Circle of Security is an international training program developed by three American family psychotherapists to help build parent-child attachment. According to Denise Glascock, program director for the two CRNs, it started as a parenting education class model and is now also a classroom practice based on specific training programs.
“In Circle of Security, the teacher or the parent is the secure base,” says Denise. “When kids feel comfortable and then go out and explore, for example at a playground, they can come back to the parent or teacher as a safe base. If a toddler wants to go on the slide but isn’t quite sure, they may check in with their parent. They may try to get a little more autonomy, and then think I’m not quite ready yet and come back.”
The Circle of Security training helps the parent recognize that when the child comes back, it is important to acknowledge them and help them prepare for their next movement outward, so there is a continuous circle that helps parents and children build secure attachment.
For the CRNs, the teacher’s role is holding the child in the circle when they are at the relief nursery, and when they are home visiting, they hold the family within that circle.

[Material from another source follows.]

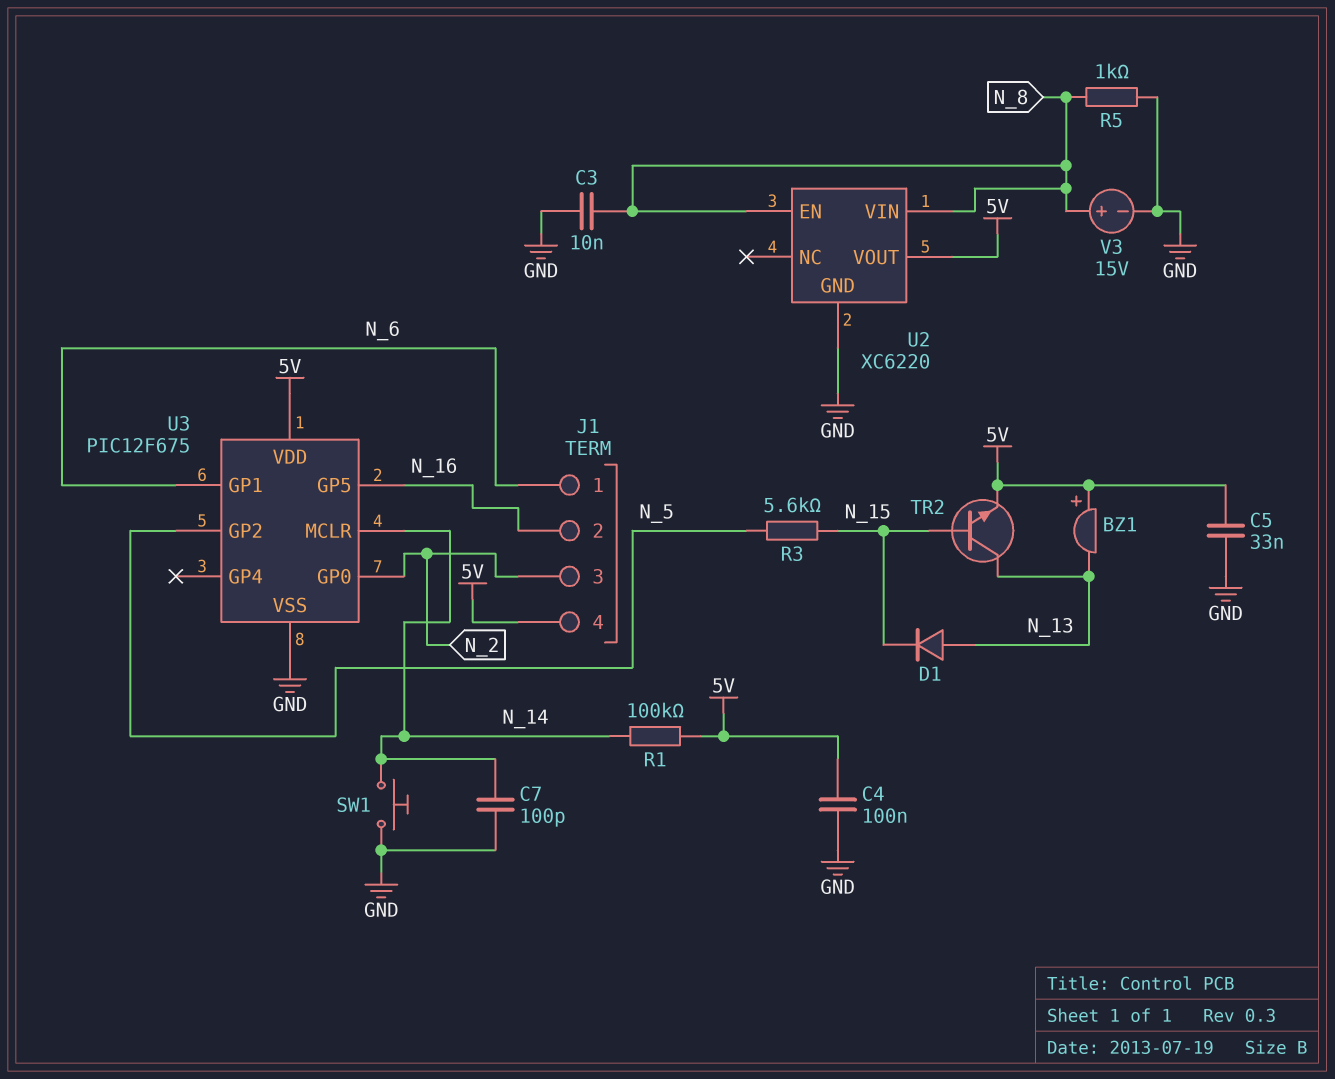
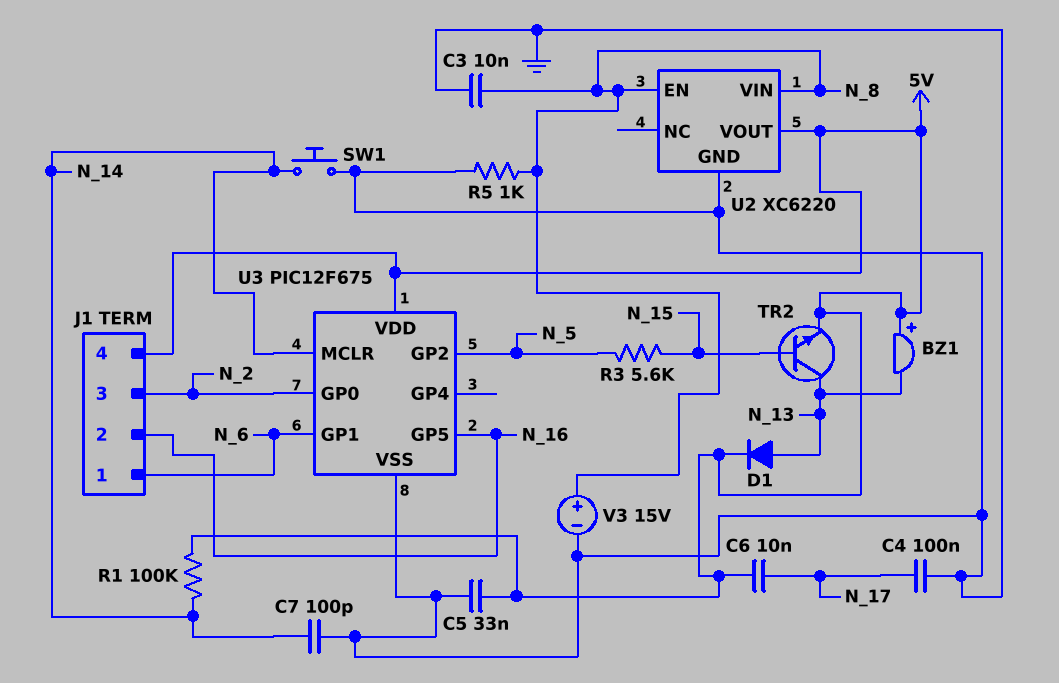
C4: 100nF (5V, GND) -> 100nF (GND, N_17)
C6: none -> 10nF (5V, N_17)
D1: diode (A N_13, K N_15) -> diode (A N_13, K 5V)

“We started out learning Circle of Security with two local trainers, as did the St. John’s staff. We did 10-hours of training,” says Denise. “Then my two sites did a 4-day all-day training to get certified in teaching parenting classes.”
The parenting classes are typically an 8- to 10-week group with meetings, videos and reflective work over the course. The parents learn how to express themselves with their children in productive ways. Since the program uses simple, clear language, such as “shark music” for getting triggered, it is easy for parents to remember the training tools.
“With the new grant, we’ll be able to teach two parenting classes, or self-reflective groups as I like to call them, over the next fiscal year,” says Denise. “We’d love to offer one in Spanish since I have two bi-lingual staff members. The classes are free to parents because OPEC is paying for them. We were able to do parenting classes during COVID where we combined the two counties, but we didn’t get interest for the remote Spanish one. I’m hoping if we do it in person it could be more successful. If we are still remote, we may do two in English.
“I feel that the shift we’ve made is to keep that Circle of Security lens in the forefront,” she said. “It’s become natural language we’ve integrated into our classrooms and home visits.”
Denise said that it is great to hear the parents use the term ‘shark music’ since it demonstrates a strength-based way of working on your triggers.
“It’s fun seeing it in person, where the kids start out with the teacher, run off to play and then come back for reassurance. It’s neat to see that in action.”
The model is zero to 8 years old, and LifeWorks NW CRNs have kids birth to 5. But according to Denise, the circle doesn’t stop. Even when your kids are adults, the circle never ends.
“It’s been about three years since we were formally trained, but it’s been great for our staff to see that this is something we’ve done all along. Relief nurseries exist to be that secure base for children and families. That was a big epiphany for staff. It makes sense, we just have much more relatable words for it now. We’re very grateful to Clackamas County for the grant; they are a good supporter.”